Now before you go into the water.
- Be prepared! Have a towel / warm coat and warm clothes ready.
- Warm yourself up! This will make it a little easier for your body to deal with the "cold water shock".
- Play it safe! Take a swimming partner, someone who can watch from the shore or at least a swimming buoy. If problems arise in the water, it is important that someone is there to help you out of the water.
- Do not dive or jump into the water! The cold water can be like a shock to your body, go slowly into the water so the body can get used to the temperature.

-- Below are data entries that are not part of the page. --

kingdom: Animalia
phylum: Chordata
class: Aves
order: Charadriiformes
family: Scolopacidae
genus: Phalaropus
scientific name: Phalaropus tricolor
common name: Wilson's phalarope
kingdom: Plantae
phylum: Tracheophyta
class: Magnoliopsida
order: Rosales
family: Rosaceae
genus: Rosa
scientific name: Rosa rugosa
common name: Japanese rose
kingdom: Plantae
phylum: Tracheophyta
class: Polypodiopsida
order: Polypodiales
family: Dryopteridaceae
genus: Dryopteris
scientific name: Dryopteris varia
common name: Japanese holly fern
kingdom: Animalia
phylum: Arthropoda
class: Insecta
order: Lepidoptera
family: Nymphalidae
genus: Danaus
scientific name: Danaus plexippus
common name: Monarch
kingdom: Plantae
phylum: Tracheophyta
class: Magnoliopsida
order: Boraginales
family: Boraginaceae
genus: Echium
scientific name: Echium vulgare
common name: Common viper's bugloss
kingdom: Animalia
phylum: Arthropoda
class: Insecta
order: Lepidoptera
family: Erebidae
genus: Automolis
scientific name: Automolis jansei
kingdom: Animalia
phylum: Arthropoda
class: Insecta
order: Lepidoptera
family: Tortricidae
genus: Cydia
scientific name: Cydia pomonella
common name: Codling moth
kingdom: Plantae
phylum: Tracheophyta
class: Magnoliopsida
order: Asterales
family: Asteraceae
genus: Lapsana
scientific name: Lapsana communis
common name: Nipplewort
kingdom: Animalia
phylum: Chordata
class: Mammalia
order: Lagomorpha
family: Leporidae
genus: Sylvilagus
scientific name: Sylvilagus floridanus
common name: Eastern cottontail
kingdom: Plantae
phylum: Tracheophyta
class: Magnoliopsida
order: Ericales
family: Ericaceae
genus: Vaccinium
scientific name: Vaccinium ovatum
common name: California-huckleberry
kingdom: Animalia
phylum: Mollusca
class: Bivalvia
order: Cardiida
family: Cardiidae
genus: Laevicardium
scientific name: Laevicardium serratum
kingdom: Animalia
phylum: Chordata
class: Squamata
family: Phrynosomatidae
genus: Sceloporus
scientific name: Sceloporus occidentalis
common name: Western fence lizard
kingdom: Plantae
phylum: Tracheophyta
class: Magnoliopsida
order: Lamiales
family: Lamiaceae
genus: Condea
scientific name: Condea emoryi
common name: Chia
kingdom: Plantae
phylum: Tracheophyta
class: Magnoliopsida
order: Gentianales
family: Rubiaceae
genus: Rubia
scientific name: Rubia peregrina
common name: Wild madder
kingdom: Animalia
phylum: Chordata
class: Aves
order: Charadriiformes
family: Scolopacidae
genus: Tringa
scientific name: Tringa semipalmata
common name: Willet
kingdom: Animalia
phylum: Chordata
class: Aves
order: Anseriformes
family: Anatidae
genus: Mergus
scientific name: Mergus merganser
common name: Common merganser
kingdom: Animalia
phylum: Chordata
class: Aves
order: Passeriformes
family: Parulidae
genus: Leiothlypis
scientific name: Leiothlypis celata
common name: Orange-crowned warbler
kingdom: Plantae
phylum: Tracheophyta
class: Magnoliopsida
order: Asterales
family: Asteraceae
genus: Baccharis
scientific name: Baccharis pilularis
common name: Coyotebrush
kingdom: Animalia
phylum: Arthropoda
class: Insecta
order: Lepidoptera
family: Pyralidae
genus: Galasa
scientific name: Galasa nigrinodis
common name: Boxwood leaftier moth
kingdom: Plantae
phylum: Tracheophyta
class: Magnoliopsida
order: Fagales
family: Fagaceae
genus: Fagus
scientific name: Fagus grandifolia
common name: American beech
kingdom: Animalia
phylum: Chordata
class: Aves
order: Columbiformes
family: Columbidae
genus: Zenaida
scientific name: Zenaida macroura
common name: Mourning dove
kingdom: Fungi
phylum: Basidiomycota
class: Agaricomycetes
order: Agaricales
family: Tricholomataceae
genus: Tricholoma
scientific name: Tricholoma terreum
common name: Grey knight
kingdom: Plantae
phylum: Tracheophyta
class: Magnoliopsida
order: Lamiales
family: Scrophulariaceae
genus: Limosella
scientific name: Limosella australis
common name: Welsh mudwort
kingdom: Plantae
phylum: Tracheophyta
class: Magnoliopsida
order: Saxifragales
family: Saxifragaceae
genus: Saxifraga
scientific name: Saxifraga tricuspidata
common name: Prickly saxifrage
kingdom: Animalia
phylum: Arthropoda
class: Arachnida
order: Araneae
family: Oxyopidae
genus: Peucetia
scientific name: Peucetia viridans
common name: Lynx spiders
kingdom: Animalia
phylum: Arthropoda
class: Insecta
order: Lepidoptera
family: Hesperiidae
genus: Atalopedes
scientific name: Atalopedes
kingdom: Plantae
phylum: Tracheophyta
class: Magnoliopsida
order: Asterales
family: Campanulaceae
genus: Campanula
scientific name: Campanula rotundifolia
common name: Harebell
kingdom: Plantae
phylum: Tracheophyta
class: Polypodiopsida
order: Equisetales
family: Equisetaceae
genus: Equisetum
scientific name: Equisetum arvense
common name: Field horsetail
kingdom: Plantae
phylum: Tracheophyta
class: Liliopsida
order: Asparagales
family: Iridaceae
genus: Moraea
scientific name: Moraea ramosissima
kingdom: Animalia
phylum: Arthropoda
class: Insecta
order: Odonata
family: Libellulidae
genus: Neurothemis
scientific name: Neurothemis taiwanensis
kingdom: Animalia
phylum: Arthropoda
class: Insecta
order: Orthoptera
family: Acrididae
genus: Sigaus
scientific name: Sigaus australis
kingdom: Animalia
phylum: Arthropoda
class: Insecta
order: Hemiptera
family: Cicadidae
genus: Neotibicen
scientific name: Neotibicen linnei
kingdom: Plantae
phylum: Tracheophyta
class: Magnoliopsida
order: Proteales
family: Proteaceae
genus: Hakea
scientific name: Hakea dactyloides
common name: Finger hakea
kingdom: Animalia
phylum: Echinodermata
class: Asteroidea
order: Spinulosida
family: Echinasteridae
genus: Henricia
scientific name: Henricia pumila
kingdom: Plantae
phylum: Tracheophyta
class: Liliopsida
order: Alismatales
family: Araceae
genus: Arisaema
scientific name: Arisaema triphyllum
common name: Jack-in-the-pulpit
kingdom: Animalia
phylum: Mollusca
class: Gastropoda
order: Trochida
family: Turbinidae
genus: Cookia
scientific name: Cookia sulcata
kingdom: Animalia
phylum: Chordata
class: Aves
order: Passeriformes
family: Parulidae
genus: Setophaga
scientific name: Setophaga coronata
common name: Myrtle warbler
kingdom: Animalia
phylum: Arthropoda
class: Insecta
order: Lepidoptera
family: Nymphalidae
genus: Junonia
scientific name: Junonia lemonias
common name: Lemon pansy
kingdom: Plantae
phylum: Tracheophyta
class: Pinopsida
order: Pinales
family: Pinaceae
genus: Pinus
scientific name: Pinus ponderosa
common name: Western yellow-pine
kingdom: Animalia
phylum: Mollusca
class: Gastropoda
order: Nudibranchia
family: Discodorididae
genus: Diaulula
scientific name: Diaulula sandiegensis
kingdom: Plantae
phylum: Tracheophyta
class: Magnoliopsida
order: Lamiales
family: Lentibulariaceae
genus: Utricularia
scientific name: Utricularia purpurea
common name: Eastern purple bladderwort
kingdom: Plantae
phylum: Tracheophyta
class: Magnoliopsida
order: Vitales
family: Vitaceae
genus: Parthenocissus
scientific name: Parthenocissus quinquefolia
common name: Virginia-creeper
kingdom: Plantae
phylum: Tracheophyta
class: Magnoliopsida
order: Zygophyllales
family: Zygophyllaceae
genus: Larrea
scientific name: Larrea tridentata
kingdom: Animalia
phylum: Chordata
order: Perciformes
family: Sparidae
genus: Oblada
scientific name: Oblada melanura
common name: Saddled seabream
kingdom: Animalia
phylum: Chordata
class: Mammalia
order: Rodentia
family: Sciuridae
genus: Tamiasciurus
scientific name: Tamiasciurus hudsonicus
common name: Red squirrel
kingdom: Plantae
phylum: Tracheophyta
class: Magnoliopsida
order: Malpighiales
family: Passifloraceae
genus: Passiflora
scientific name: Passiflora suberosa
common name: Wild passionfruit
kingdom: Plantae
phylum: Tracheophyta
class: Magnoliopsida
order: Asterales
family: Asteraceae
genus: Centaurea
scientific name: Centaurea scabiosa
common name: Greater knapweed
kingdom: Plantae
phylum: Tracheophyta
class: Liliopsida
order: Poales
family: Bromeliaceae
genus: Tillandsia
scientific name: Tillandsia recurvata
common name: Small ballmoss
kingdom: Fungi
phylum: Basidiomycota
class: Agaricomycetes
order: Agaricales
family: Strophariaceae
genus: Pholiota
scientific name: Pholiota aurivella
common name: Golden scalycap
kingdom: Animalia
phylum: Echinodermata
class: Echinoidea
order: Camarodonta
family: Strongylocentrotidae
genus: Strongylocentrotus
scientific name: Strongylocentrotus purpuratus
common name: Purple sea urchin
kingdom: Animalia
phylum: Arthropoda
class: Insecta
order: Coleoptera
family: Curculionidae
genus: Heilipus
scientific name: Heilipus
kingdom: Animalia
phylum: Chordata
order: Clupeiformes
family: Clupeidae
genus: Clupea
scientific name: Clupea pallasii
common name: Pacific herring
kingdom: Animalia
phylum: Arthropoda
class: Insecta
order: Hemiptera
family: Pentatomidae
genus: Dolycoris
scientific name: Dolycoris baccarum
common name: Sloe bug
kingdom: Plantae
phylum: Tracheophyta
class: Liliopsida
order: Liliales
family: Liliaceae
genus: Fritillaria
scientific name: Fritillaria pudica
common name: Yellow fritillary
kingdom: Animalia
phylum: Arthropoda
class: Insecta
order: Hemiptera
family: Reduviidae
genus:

- Have the right equipment!
But what is the right equipment? It's going to get cold, that's for sure, but the right clothes can help you deal with the cold (at least for a while). To protect your body and keep the warmth in your body and extremities, be sure to wear a wetsuit, a neoprene swim cap or at least two swim caps on top of each other, neoprene gloves, and neoprene swim socks. Earplugs can help protect your ears and reduce disorientation, and goggles or a swim mask to reduce the painful feeling on your forehead.
Finally, you'll want to know how long you can stay in the water. We recommend, if the water temperature is below 15 degrees, a maximum of 20-25 minutes. But every body is different, so please take your body's signals seriously.
We hope our tips are of help to you and wish you a good start into the cold water. Have fun and take care of yourself! (..the good thing is, it gets better from time to time.)